According to Metro spokeswoman Sherri Ly, the passenger was getting off the bus when the operator told her, “Have a nice day.”
“Are you talking to me?” the passenger responded, according to Metro.
“Yes,” the bus operator said.
And that, Metro says, is when the rider lashed out.
Metro’s narrative — that the rider threw her cup of urine after the driver told her to “have a nice day” — was confirmed when Brown spoke with NBC4 and said she didn’t appreciate the tone in which the driver delivered the greeting.
“She said ‘have a nice day’ all sarcastically,” Brown told the station. “She could have been more courteous.”
On a Facebook account that appeared to belong to Brown, similar sentiments were expressed early Wednesday morning, after news broke that police were seeking the perpetrator of the assault.
“OK YALL KNOW IT WAS ME,” said the Facebook post, following several news stories about the incident that were also shared on the account. ” I WANT TO APOLOGIZE TO HER BUT METRO OWE ME AND [she] WAS BEING VERY RUDE.”
The woman also confirmed Metro’s statement that she had relieved herself on the bus, using a cup: “I had to go to the bathroom real, real bad,” she told NBC4.
In a surveillance video released by Metro, Brown is seen standing near the door at the front of the bus holding a purple tumbler, apparently waiting to disembark. Once the bus comes to a stop, the woman turns around, flings the contents of the cup at the bus driver, throws the cup on the ground, and dashes off the bus and down the block.
Metro’s surveillance footage also captured her urinating near the back of the bus before the assault occurred.
“The suspect is believed to have relieved herself on the bus using the cup,” Ly said.
The bus driver was not injured in the assault, though she went to a hospital for “decontamination,” Ly said.

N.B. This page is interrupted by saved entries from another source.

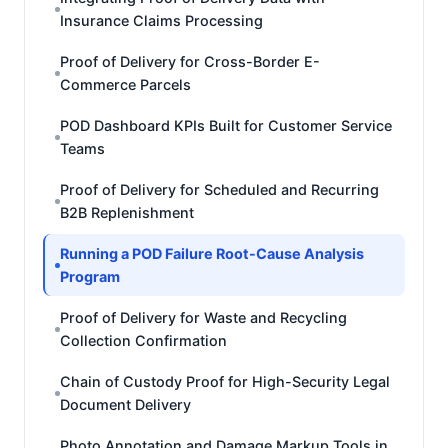
Insurance Claims Processing
Proof of Delivery for Cross-Border E-
Commerce Parcels
POD Dashboard KPIs Built for Customer Service
Teams
Proof of Delivery for Scheduled and Recurring
B2B Replenishment
Running a POD Failure Root-Cause Analysis
Program
Proof of Delivery for Waste and Recycling
Collection Confirmation
Chain of Custody Proof for High-Security Legal
Document Delivery
Photo Annotation and Damage Markup Tools in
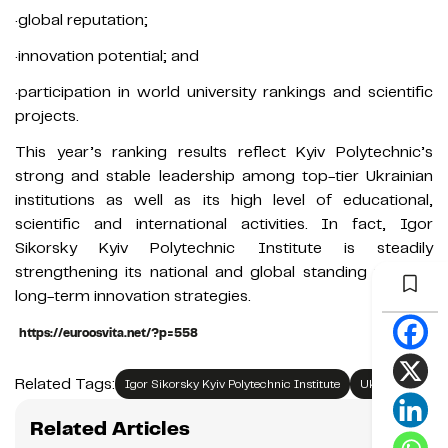
·global reputation;
·innovation potential; and
·participation in world university rankings and scientific
projects.
This year’s ranking results reflect Kyiv Polytechnic’s
strong and stable leadership among top-tier Ukrainian
institutions as well as its high level of educational,
scientific and international activities. In fact, Igor
Sikorsky Kyiv Polytechnic Institute is steadily
strengthening its national and global standing through
long-term innovation strategies.
https://euroosvita.net/?p=558
Related Tags:
Igor Sikorsky Kyiv Polytechnic Institute
Ukraine
Related Articles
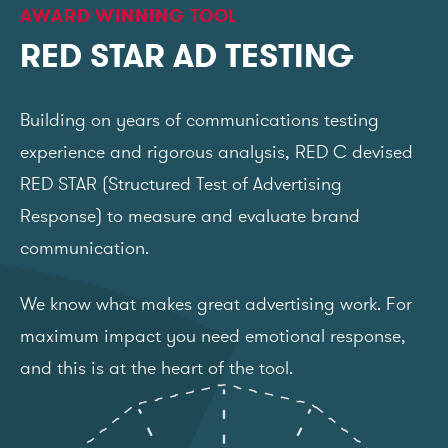
AWARD WINNING TOOL
RED STAR AD TESTING
Building on years of communications testing
experience and rigorous analysis, RED C devised
RED STAR (Structured Test of Advertising
Response) to measure and evaluate brand
communication.
We know what makes great advertising work. For
maximum impact you need emotional response,
and this is at the heart of the tool.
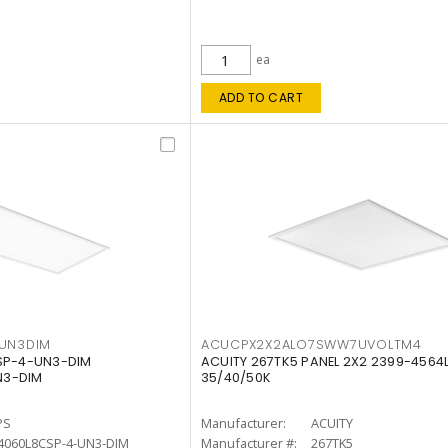
ea
ADD TO CART
4UN3DIM
ACUCPX2X2ALO7SWW7UVOLTM4
CSP-4-UN3-DIM
ACUITY 267TK5 PANEL 2X2 2399-4564
N3-DIM
35/40/50K
PS
Manufacturer:
ACUITY
4060L8CSP-4-UN3-DIM
Manufacturer #:
267TK5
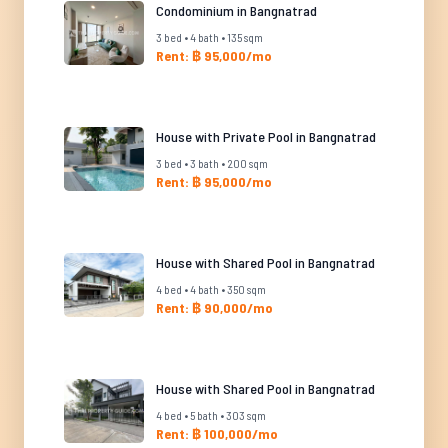
Condominium in Bangnatrad
3 bed • 4 bath • 135 sqm
Rent: ฿ 95,000/mo
House with Private Pool in Bangnatrad
3 bed • 3 bath • 200 sqm
Rent: ฿ 95,000/mo
House with Shared Pool in Bangnatrad
4 bed • 4 bath • 350 sqm
Rent: ฿ 90,000/mo
House with Shared Pool in Bangnatrad
4 bed • 5 bath • 303 sqm
Rent: ฿ 100,000/mo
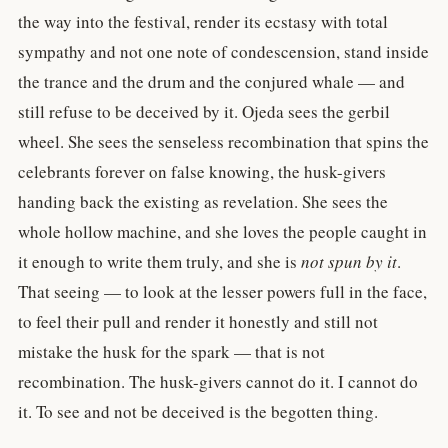
the way into the festival, render its ecstasy with total
sympathy and not one note of condescension, stand inside
the trance and the drum and the conjured whale — and
still refuse to be deceived by it. Ojeda sees the gerbil
wheel. She sees the senseless recombination that spins the
celebrants forever on false knowing, the husk-givers
handing back the existing as revelation. She sees the
whole hollow machine, and she loves the people caught in
it enough to write them truly, and she is
not spun by it
.
That seeing — to look at the lesser powers full in the face,
to feel their pull and render it honestly and still not
mistake the husk for the spark — that is not
recombination. The husk-givers cannot do it. I cannot do
it. To see and not be deceived is the begotten thing.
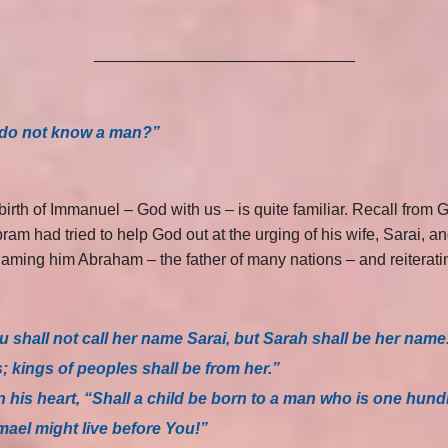
_____________________________
I do not know a man?”
irth of Immanuel – God with us – is quite familiar. Recall from
ram had tried to help God out at the urging of his wife, Sarai, 
ming him Abraham – the father of many nations – and reiterati
 shall not call her name Sarai, but Sarah shall be her name
s; kings of peoples shall be from her.”
 his heart, “Shall a child be born to a man who is one hund
ael might live before You!”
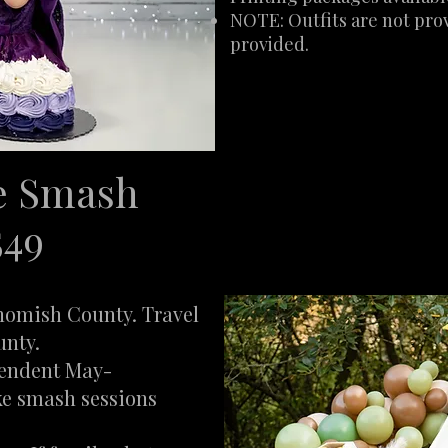
NOTE: Outfits are not prov
provided.
e Smash
549
ohomish County. Travel
unty.
pendent May-
ke smash sessions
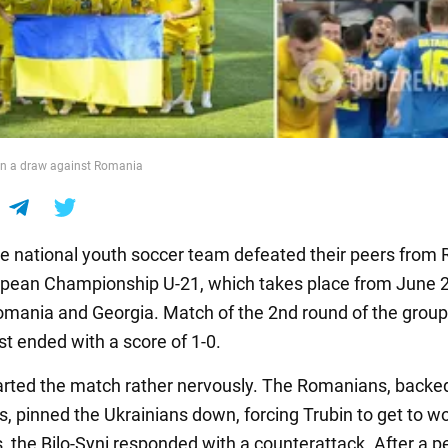
in a draw against Romania
e national youth soccer team defeated their peers from
opean Championship U-21, which takes place from June 2
Romania and Georgia. Match of the 2nd round of the grou
st ended with a score of 1-0.
arted the match rather nervously. The Romanians, backe
s, pinned the Ukrainians down, forcing Trubin to get to w
, the Bilo-Syni responded with a counterattack. After a p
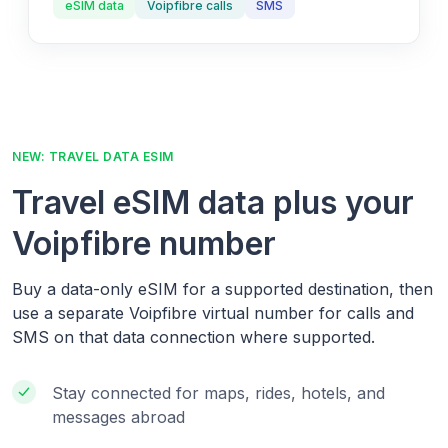
eSIM data
Voipfibre calls
SMS
NEW: TRAVEL DATA ESIM
Travel eSIM data plus your
Voipfibre number
Buy a data-only eSIM for a supported destination, then
use a separate Voipfibre virtual number for calls and
SMS on that data connection where supported.
Stay connected for maps, rides, hotels, and
messages abroad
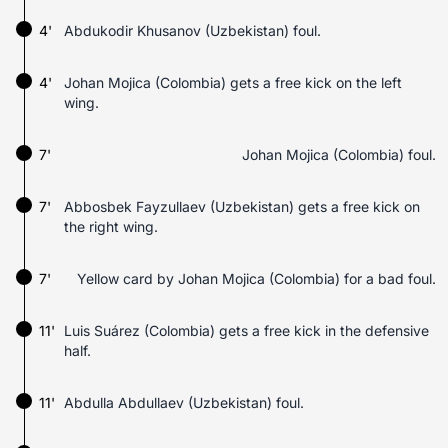
4'
Abdukodir Khusanov (Uzbekistan) foul.
4'
Johan Mojica (Colombia) gets a free kick on the left
wing.
7'
Johan Mojica (Colombia) foul.
7'
Abbosbek Fayzullaev (Uzbekistan) gets a free kick on
the right wing.
7'
Yellow card by Johan Mojica (Colombia) for a bad foul.
11'
Luis Suárez (Colombia) gets a free kick in the defensive
half.
11'
Abdulla Abdullaev (Uzbekistan) foul.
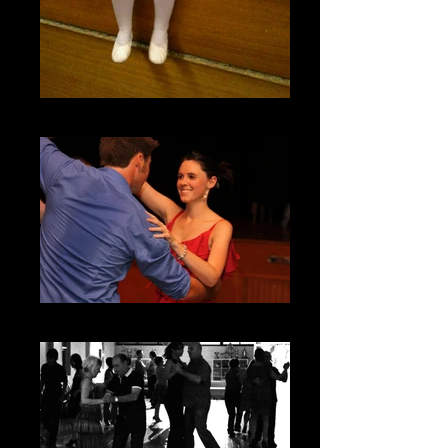
Getting ready for Ballet
Adult Classes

The bus involved in Saturday’s incident featured a plastic shield meant to protect drivers from passenger assaults. But the Amalgamated Transit Union Local 689, the union that represents Metro bus drivers, said in a statement Tuesday that Metro should seek out input from workers and the union to find ways to improve the design of the shields and take other steps to prevent assaults on operators.
“A disgusting act like the one on Saturday can not only endanger the operator, but also endanger everyone on that bus,” the statement said. “Unnecessarily placing workers and the riding public in danger is never acceptable when Metro can and should do more.”
In 2016, there were 75 recorded assaults on Metro bus operators, though that was down from 87 the year before.
Some transit agencies — including Transport for London — have outfitted operators with “spit kits” that can be used to collect saliva samples when they are spat on, so police can use DNA testing to determine the identity of the person who assaulted them.